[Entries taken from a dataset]

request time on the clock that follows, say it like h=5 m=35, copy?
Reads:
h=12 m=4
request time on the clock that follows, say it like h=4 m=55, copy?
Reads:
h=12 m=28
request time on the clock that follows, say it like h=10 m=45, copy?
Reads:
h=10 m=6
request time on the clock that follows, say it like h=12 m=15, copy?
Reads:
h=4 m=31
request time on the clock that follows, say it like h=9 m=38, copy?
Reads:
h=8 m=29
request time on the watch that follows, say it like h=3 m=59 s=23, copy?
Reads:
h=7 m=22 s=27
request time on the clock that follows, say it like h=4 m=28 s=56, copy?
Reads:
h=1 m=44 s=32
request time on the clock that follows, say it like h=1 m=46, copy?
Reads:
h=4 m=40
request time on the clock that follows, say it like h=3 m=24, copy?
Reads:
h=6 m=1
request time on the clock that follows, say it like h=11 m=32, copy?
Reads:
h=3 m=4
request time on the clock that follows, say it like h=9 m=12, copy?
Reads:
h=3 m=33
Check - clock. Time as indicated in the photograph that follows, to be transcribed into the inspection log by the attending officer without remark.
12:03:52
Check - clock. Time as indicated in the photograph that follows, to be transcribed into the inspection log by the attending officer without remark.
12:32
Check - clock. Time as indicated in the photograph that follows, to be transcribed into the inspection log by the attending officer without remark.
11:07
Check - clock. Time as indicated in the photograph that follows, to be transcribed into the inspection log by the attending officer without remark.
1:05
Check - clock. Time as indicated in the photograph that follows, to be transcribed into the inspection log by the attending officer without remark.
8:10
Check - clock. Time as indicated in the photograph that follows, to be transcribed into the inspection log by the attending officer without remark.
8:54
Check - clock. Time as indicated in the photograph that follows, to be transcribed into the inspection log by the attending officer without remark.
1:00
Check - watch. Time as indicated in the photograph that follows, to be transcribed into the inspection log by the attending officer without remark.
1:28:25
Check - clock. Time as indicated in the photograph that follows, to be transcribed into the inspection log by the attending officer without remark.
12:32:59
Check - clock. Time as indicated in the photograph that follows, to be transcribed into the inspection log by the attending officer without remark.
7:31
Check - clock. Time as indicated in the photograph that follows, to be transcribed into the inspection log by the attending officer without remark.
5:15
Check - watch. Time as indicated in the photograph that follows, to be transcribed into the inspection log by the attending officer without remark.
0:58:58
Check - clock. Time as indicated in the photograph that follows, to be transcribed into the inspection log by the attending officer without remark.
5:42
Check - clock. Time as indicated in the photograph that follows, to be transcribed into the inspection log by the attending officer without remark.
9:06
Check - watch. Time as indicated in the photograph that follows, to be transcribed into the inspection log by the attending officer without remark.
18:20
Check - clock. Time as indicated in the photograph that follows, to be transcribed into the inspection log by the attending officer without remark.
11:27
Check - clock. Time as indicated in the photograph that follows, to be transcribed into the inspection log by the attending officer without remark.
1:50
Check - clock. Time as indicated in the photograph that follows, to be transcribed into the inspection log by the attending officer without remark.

**WRITTEN REQUEST**. How many lines of the records above contain the string "like"? Treat uppercase and lowercase as different, and reply with the number alone.

**PROBLEM SOLUTION**. 11